Modelos baseados em redes neurais não supervisionadas para aplicação em problemas de spike sorting

Detalhes bibliográficos
Ano de defesa: 2018
Autor(a) principal: Morais, Francinei Gomes de
Orientador(a): Não Informado pela instituição
Banca de defesa: Não Informado pela instituição
Tipo de documento: Tese
Tipo de acesso: Acesso aberto
Idioma: por
Instituição de defesa: Universidade Federal do Rio de Janeiro
Brasil
Instituto Alberto Luiz Coimbra de Pós-Graduação e Pesquisa de Engenharia
Programa de Pós-Graduação em Engenharia Elétrica
UFRJ
Programa de Pós-Graduação: Não Informado pela instituição
Departamento: Não Informado pela instituição
País: Não Informado pela instituição
Palavras-chave em Português:
Link de acesso: http://hdl.handle.net/11422/9491
Resumo: Extracellular recordings contain neural spike signals that come from different biological neurons. The proper detection and separation of the spikes according to the neurons they originate from is usually referred to as spike sorting. The spike sorting task is crucial for subsequent studies that are based on spike analysis. Many spike sorting methods have been proposed, but universally adopted methods are not available yet.

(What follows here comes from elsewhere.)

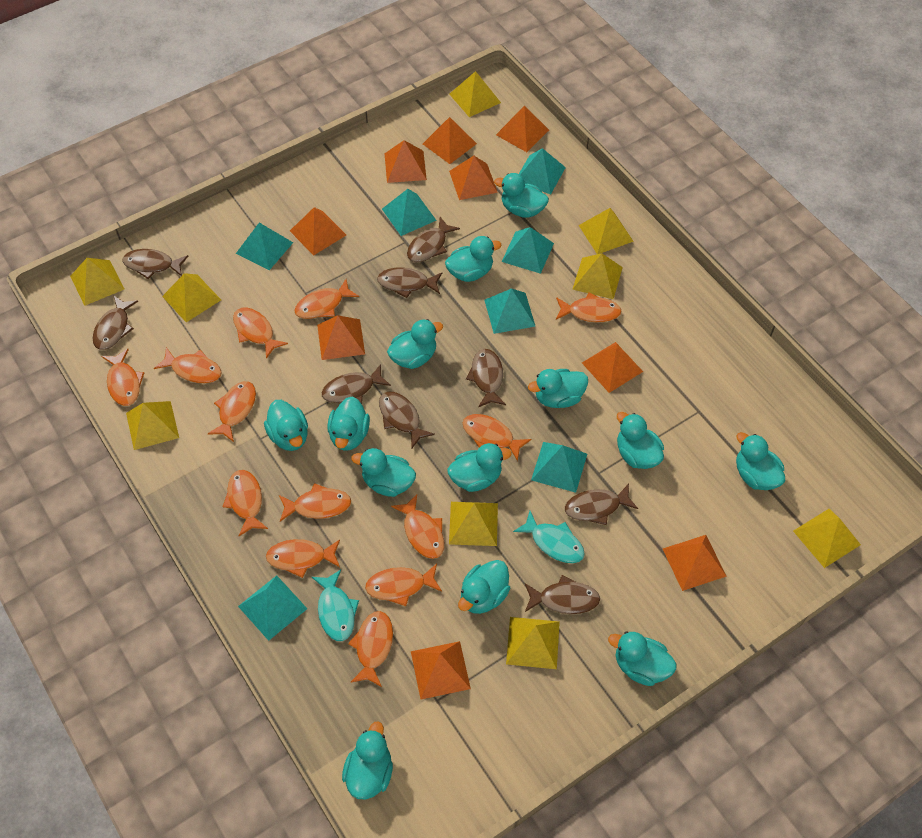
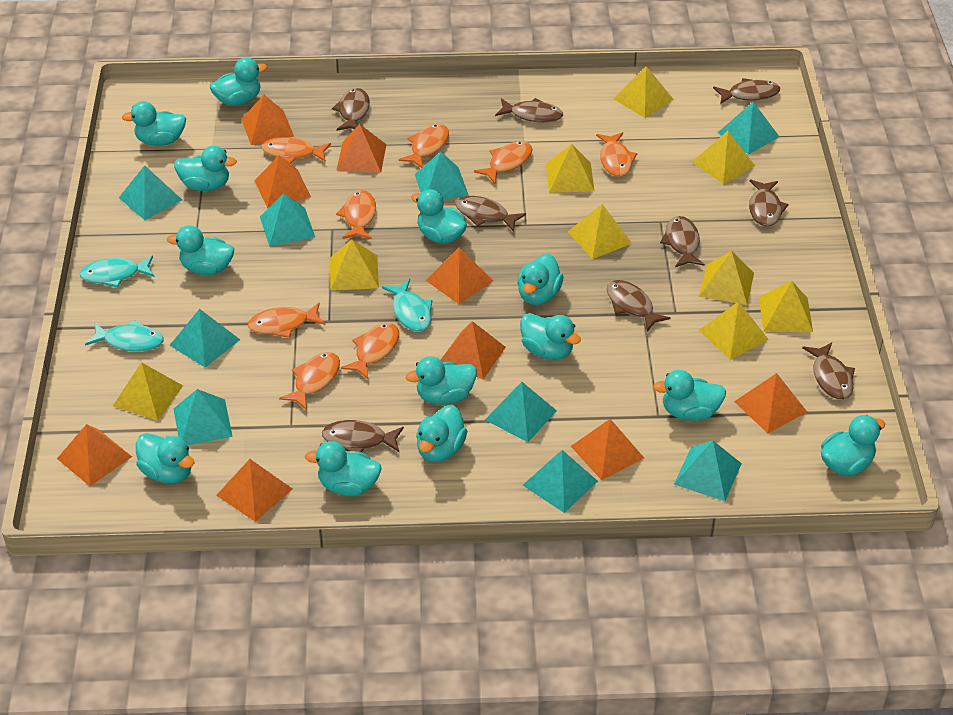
orange fish: 13 -> 8
turquoise fish: 2 -> 3
turquoise pyramid: 7 -> 9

In this thesis, we introduce multilayer perceptrons (MLPs) that are trained, in unsupervised fashion, to minimize the Kullback-Leibler divergence (KLD) between original data and low-dimensional data probability distributions, thus leading to a low-dimensional data representation from which spike sorting problems are efficiently solved. More specifically, the proposed KLD-MLP algorithm learns a map from the original data space to a 2-D space where otherwise implicit spike clusters are revealed. For overall spike sorting performance comparison, four other algorithms have been applied at the data mapping stage: t-distributed stochastic neighbor embedding (t-SNE), principal component analysis (PCA), linear discriminant analysis (LDA), and locality preserving projections (LPP). The performance comparison is based on two publicly available synthetic datasets: the first one contains simulated spikes from a number of biological neurons ranging from two to twenty, and the second one contains simulated spikes from three neurons under different noise conditions. The KLD-MLP and t-SNE approaches yield significantly improved maps into the two-dimensional space where clustering is performed based on conventional K-means. The performance of basic K-means clustering based on KLD-MLP maps is maintained as the number of neurons or noise level are increased, which indicates that the method is potentially useful for spike analysis applications based on spike sorting.